━━━━━ Reading passage ━━━━━

The root nodule bacteria of the genera Rhizobium, Bradyrhizobium, Mesorhizobium, Azorhizobium, and Sinorhizobium, collectively known as rhizobia, are able to establish a nitrogen-fixing symbiosis with their respective leguminous host plants. During this symbiotic interaction the rhizobia first induce the formation of root nodules on their respective hosts, colonize the nodules, and finally, after differentiation into bacteroids, reduce atmospheric nitrogen to ammonia. The fixed nitrogen is then delivered to the host plants in the form of alanine or ammonia. The plant in turn supplies the bacteria with various nutrients. This symbiotic interaction has been described in detail recently (44, 57, 61).

One interesting aspect of the rhizobium-legume symbiosis is the influence of transition metals on nodule formation and nitrogen fixation. A number of these micronutrients are known to be essential for bacterial metabolism (36), yet the mechanisms of metal import and their regulation in rhizobia are largely unknown. One of the most important transition metals is iron, which due to its importance in metabolic electron transport chains is essential for almost all known organisms. Despite the fact that iron is the fourth most abundant element on earth its availability to microorganisms is restricted because of its low solubility under aerobic conditions and physiological pH values. Thus, bacteria have evolved a number of strategies to overcome iron deficiencies (26). Most of these mechanisms involve specialized ABC transporters, which can be classified into three families, namely the siderophore-type, the ferric-type, and the metal-type transporters (37).

━━━━━

Required actions:
1. According to the passage on rhizobia, in what form is fixed nitrogen passed to the host plants?
2. Sum up the passage on rhizobia in two sentences.
3. Write the next paragraph of the passage on rhizobia, picking up right after its last sentence.

━━━━━ Extracted material ━━━━━

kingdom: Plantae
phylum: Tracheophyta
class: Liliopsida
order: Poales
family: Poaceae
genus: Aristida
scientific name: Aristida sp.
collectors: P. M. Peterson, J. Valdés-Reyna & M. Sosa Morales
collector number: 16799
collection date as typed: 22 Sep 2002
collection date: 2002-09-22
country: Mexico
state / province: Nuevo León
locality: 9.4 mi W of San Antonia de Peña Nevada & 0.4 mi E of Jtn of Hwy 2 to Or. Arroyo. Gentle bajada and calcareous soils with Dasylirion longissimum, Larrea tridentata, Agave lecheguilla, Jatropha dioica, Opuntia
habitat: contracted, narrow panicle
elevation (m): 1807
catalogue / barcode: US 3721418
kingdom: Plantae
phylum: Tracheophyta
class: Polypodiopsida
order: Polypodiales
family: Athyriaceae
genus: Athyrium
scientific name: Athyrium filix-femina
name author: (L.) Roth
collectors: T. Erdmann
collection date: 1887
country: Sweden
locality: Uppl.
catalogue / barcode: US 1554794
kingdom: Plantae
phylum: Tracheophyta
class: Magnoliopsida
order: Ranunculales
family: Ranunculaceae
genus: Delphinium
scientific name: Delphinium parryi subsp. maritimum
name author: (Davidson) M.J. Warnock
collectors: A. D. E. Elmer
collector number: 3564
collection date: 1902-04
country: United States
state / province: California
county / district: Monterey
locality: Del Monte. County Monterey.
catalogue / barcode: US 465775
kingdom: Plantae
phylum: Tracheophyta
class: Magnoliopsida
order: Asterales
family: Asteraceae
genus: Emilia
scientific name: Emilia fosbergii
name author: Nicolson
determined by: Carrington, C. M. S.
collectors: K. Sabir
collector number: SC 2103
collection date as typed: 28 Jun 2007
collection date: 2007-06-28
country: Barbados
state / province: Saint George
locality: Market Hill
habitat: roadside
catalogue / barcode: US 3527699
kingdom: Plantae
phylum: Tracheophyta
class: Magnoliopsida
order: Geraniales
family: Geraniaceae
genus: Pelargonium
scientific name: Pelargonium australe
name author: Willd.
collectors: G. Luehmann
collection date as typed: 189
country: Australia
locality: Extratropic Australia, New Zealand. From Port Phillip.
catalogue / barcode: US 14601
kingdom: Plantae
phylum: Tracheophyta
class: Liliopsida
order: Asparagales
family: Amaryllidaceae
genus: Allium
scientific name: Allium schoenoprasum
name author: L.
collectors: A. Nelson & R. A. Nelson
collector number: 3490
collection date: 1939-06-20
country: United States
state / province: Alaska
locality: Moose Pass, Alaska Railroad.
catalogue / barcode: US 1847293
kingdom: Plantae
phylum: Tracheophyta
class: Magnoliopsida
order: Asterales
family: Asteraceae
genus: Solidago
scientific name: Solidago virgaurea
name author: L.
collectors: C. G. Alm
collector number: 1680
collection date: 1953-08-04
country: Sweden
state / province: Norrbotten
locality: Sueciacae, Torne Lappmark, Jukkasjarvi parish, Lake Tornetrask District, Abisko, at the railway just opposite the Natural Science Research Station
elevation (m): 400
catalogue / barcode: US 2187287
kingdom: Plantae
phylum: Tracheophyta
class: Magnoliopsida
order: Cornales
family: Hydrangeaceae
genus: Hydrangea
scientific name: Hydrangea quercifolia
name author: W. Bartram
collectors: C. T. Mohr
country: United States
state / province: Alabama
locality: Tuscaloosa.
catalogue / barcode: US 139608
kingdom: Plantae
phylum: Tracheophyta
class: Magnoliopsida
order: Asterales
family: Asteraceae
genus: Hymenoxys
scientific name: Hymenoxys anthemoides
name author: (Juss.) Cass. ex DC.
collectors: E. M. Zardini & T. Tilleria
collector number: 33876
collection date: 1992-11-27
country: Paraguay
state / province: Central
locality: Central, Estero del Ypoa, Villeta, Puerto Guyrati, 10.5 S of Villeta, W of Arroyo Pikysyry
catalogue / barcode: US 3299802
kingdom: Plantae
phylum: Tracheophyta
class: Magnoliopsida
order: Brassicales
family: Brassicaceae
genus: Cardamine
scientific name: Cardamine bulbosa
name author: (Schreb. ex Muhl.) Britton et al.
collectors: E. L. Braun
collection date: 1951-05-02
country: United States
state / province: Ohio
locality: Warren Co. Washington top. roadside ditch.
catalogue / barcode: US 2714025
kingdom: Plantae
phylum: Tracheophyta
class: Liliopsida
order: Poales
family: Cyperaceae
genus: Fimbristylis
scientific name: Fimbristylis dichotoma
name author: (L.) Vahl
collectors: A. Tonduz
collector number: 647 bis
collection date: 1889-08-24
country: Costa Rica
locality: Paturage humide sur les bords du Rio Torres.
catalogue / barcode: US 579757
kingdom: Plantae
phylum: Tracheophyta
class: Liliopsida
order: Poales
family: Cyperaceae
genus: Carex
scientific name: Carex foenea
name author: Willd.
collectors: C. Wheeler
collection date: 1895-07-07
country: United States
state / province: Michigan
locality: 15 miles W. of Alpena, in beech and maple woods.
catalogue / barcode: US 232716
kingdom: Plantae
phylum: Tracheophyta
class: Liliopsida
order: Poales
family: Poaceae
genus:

━━━━━

Answers provided:
1. As alanine or ammonia.

2. Rhizobia form a nitrogen-fixing partnership with legumes: they cause root nodules to form, live inside them, and as bacteroids turn nitrogen from the air into ammonia for the plant, which feeds them nutrients in return. Iron is essential to almost all living things but hard for microbes to get under aerobic conditions, so bacteria have evolved ways around this, mostly using specialized ABC transporters, though how rhizobia take up metals is still largely unknown.

3.
The metal-type transporters appear to be less specific for iron than the other transporter types. The best-characterized metal-type iron ABC transporters are the YfeABCD system of Yersinia pestis, the SitABCD system of Salmonella enterica serovar Typhimurium, and the more recently characterized SitABCD transporter of Shigella flexneri. Metal-type ABC transporters were first shown to be involved in the utilization of chelated iron (6, 72), but evidence also exists for their involvement in Mn(II) acquisition (5, 8, 54). The S. flexneri SitABCD and the Y. pestis YfeABCD transporters were repressed by iron and manganese (6, 54, 72), whereas for Salmonella only iron-dependent repression has been investigated so far. In all cases a Fur (ferric uptake regulator) protein is necessary for iron-dependent repression. Additionally, Fur was also shown to be involved in the repression of the Y. pestis yfeABCD operon by Mn(II), whereas in S. flexneri Mn(II)-dependent repression of the sitABCD operon was attributed to the manganese-binding repressor MntR (54).

In many gram-negative bacteria Fur is the main repressor of iron-responsive genes (27). In the classic model of Fur regulation established for Escherichia coli the Fur protein utilizes Fe(II) as a cofactor and binds to specific sequence elements in the promoter regions of these genes, termed Fur boxes, and thereby inhibits gene expression under iron-replete conditions (3, 13). Besides its role as a repressor of iron uptake mechanisms Fur has also been found to be involved in the regulation of alternative sigma factor and activator genes (45, 46), stress response genes (19, 28-31), energy metabolism genes (39, 59, 64), and virulence-associated genes (9, 11, 22, 23, 40, 69). Thus, in many bacterial species the role of Fur extends beyond that of a negative regulator of iron acquisition systems.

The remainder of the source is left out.